The new guy in the trio is Staff Sgt. Will James (Jeremy Renner), who comes in with gladiator swagger and awe-inspiring battle instincts. Where Sanborn goes by the book, James improvises.

At first, we’re with Sanborn: This guy is going to get them all killed. But one of the amazing things about “The Hurt Locker” is that it won’t settle for easy definitions of character. James might be unpredictable, but his courage has no boundaries.

It’s only when James befriends an Iraqi street kid that the movie seems about to step into convention, but even then it finds original ways of telling its stories.

Shooting in Amman, Jordan, Bigelow captures the heat and the sand and the toll of operating at this level of war. Previously known as an inspired director of offbeat action movies (“Point Break,” “Strange Days”), she absolutely puts it all together here — it will be surprising if she isn’t Oscar-nominated for best director next year.

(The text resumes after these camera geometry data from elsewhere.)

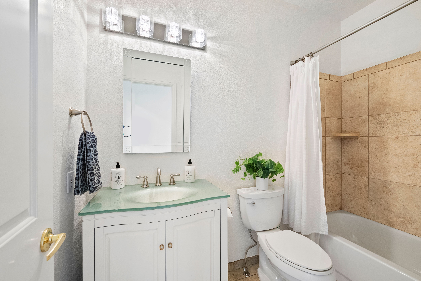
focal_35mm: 15
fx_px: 176
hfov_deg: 100.4
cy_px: 140
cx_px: 210
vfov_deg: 77.4
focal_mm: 15
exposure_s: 1/5
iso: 640
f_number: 8
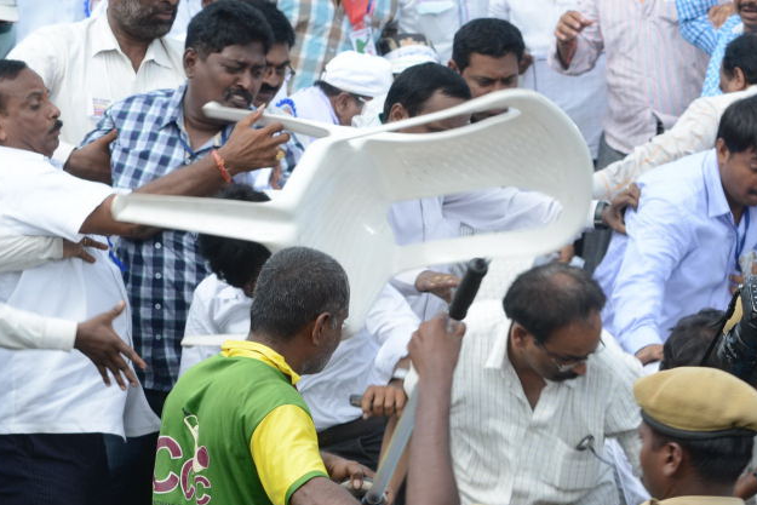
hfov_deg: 10.3
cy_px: 385
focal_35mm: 200
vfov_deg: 6.9
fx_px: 4206
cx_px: 547
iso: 200
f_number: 9
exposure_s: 1/160
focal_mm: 122
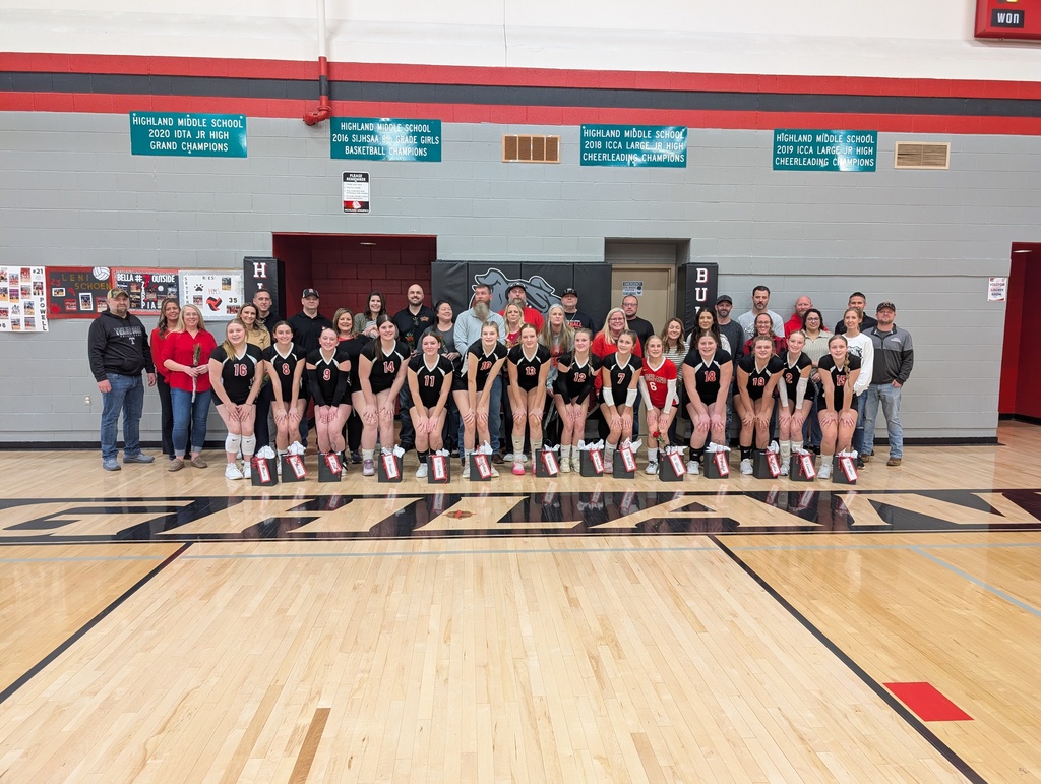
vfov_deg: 56.9
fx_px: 723
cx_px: 520
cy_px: 392
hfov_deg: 71.5
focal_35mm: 24
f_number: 1.68
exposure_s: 1/23.8
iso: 86
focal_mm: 6.9
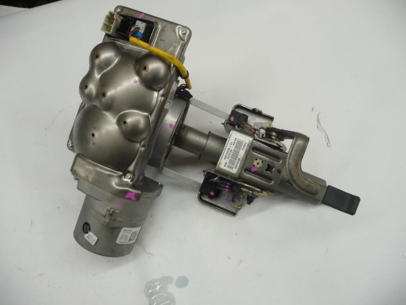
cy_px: 152
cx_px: 203
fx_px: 328
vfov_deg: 49.7
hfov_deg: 63.4
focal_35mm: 28
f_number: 3.3
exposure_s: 1/60
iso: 320
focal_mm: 4.7
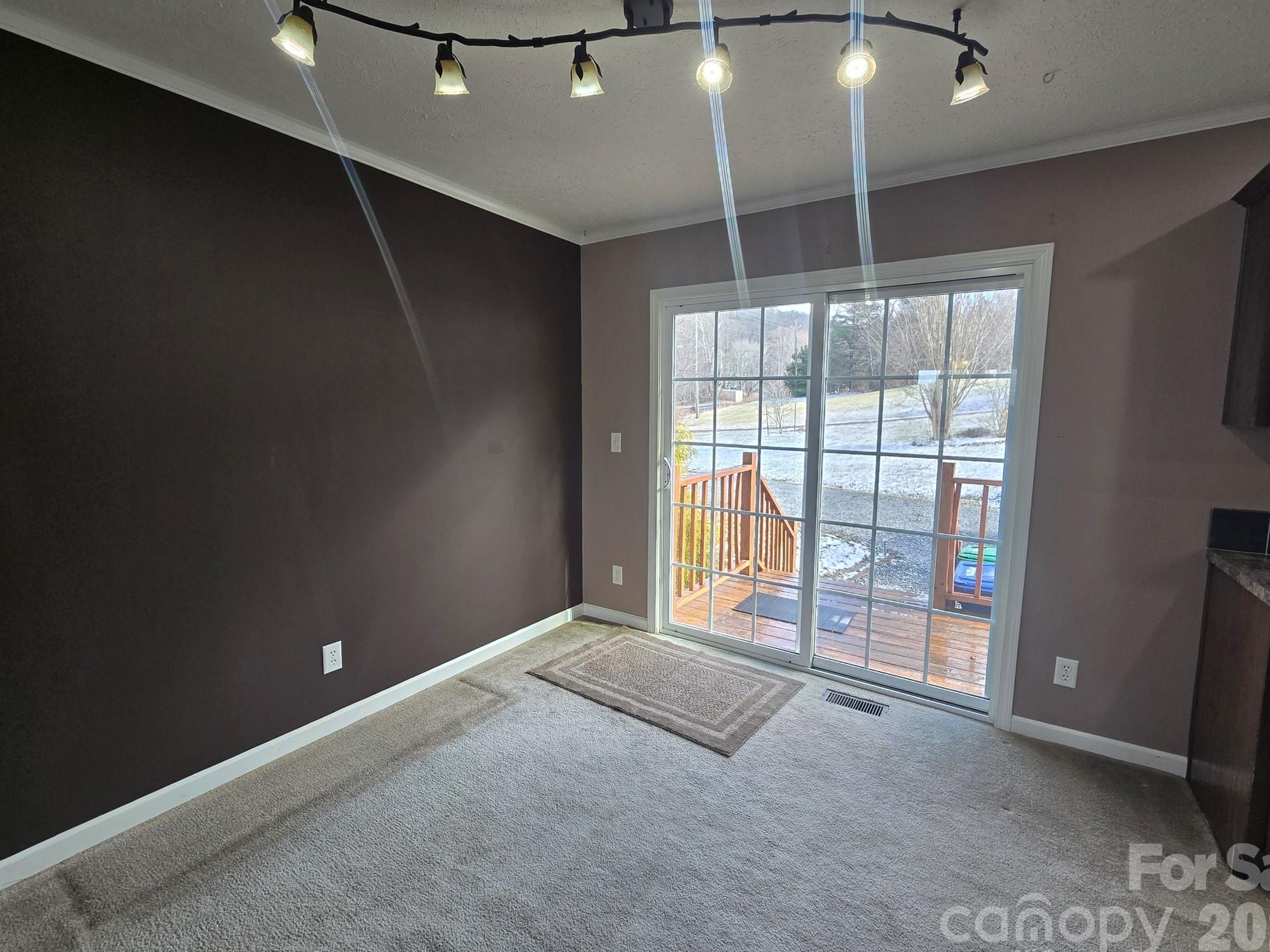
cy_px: 462
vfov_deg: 85.6
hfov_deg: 102.0
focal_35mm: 14
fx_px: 514
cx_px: 658
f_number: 2.2
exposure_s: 1/60
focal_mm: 2.2
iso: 64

Mackie and Renner (who first came to notice in the title role of the lurid “Dahmer”) act as though their lives depend on it. Small roles are taken by the likes of Ralph Fiennes, Guy Pearce and David Morse; Evangeline Lilly plays James’ stateside partner.

“The Hurt Locker” is distinguished from other Iraq War films by its refusal to politicize. There’s more than enough here to allow us to draw our own conclusions about this impeccably rendered Ground Zero.